Task: Your answer should be one number: the count of lines below that contain "with".

::::::::::

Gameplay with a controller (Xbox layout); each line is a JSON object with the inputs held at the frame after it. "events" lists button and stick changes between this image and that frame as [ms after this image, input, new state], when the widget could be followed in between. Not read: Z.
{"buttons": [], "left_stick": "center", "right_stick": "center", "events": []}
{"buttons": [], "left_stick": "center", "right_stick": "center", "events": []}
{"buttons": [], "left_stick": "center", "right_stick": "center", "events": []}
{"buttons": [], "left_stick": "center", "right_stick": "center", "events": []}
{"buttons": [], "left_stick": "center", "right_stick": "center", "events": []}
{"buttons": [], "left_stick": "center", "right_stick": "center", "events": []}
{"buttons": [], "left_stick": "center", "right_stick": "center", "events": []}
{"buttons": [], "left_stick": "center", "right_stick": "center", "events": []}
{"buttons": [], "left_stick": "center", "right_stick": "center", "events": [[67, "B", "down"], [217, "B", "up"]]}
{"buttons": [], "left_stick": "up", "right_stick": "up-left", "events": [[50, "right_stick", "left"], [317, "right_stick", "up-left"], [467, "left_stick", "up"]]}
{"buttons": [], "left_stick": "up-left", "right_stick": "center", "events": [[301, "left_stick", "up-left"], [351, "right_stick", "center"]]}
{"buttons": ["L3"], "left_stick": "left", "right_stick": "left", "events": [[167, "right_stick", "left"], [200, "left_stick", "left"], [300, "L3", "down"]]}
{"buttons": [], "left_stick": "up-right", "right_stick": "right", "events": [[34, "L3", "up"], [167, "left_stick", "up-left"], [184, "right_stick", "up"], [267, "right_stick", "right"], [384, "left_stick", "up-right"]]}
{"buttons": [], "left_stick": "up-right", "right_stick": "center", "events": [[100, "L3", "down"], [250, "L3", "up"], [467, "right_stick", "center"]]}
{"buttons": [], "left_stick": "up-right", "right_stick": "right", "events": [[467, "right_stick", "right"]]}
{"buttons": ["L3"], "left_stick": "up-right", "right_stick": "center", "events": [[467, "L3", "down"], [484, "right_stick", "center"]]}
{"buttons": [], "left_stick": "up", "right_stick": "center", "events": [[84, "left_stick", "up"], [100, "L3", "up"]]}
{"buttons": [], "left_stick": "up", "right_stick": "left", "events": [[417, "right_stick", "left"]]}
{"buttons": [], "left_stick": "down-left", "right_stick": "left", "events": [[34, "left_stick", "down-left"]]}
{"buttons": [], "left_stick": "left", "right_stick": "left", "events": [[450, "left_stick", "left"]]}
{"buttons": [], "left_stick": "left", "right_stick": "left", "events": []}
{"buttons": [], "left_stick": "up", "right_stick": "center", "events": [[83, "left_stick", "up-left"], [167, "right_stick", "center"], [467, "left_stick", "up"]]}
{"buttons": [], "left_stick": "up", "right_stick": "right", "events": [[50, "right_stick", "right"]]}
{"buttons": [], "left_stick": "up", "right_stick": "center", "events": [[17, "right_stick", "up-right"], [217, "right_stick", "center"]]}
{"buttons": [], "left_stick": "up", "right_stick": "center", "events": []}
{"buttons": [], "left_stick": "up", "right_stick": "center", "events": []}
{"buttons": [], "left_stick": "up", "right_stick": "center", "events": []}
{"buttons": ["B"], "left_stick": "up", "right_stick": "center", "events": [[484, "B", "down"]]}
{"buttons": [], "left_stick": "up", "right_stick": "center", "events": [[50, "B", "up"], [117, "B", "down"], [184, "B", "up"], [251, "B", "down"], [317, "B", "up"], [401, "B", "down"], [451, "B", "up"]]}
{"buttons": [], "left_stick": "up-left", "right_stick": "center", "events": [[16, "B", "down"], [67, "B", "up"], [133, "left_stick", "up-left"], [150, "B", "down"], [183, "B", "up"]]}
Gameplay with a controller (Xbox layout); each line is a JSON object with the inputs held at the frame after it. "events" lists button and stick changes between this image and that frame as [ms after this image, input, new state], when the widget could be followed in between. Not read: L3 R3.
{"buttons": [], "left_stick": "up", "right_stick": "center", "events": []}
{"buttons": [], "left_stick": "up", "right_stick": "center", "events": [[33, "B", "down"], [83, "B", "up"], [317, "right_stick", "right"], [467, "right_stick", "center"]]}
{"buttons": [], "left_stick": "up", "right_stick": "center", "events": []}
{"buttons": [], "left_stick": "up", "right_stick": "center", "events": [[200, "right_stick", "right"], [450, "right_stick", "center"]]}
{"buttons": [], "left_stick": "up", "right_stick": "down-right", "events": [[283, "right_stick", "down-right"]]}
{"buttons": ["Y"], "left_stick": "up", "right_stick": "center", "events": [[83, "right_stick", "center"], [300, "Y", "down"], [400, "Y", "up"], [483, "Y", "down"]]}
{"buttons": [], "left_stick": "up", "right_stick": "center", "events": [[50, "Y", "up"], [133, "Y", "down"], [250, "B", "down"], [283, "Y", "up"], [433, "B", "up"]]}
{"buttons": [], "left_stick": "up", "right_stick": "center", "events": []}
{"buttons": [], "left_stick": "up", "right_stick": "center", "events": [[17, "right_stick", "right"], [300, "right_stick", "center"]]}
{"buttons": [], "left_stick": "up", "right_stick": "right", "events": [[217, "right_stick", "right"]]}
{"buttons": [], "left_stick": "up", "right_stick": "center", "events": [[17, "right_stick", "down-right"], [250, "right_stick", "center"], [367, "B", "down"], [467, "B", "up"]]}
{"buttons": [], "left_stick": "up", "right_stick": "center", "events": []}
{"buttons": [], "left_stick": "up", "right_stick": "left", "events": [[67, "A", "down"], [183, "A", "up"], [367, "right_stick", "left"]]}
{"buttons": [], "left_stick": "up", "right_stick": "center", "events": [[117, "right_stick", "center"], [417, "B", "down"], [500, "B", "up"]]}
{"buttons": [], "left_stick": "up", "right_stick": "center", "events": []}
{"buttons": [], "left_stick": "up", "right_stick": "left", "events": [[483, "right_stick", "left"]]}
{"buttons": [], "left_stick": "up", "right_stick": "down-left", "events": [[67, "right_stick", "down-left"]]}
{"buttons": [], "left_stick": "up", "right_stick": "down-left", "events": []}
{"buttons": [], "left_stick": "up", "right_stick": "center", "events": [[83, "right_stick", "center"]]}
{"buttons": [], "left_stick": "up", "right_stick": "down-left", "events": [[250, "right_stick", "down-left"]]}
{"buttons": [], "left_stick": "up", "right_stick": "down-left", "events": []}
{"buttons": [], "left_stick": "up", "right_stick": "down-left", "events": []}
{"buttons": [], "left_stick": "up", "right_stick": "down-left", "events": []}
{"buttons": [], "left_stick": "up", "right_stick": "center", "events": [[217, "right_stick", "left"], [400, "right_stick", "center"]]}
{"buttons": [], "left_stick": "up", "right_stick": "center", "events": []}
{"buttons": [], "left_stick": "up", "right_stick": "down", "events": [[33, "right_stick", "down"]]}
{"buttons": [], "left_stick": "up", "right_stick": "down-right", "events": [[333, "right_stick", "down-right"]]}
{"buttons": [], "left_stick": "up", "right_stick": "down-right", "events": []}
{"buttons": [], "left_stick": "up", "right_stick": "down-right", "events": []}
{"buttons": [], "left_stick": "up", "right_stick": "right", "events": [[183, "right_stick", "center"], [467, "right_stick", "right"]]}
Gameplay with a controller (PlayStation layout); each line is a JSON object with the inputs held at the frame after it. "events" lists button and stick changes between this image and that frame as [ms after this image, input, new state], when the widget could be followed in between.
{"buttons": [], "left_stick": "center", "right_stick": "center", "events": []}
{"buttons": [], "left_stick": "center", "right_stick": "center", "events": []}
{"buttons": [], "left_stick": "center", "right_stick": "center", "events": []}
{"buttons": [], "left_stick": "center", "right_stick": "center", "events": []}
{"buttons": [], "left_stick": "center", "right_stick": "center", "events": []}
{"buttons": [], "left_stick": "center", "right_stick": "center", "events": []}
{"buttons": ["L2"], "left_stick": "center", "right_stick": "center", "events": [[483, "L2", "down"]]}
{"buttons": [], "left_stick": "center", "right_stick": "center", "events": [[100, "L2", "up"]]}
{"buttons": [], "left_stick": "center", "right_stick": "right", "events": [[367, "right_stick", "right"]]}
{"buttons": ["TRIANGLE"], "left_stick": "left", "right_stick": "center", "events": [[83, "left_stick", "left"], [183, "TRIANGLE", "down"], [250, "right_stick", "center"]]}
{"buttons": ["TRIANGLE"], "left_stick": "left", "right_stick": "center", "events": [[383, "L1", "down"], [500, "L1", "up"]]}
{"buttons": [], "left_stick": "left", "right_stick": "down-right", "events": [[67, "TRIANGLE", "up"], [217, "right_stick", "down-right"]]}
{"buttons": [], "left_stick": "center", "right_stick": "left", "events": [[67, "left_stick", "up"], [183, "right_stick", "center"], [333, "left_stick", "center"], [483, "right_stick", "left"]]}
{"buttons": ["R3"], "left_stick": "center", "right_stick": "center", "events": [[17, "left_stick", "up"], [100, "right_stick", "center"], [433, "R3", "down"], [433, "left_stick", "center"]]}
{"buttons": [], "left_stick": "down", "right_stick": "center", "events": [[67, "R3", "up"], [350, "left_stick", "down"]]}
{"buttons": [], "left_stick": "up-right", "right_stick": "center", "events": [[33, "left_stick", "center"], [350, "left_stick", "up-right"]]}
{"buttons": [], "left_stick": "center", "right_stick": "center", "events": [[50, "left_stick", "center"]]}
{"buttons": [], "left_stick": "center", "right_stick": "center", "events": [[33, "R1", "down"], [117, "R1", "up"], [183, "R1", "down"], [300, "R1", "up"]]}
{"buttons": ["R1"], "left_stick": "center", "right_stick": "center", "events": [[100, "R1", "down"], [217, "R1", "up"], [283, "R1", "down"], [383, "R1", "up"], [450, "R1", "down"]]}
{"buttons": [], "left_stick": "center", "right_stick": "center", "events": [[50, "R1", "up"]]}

::::::::::

Reply to the task: 3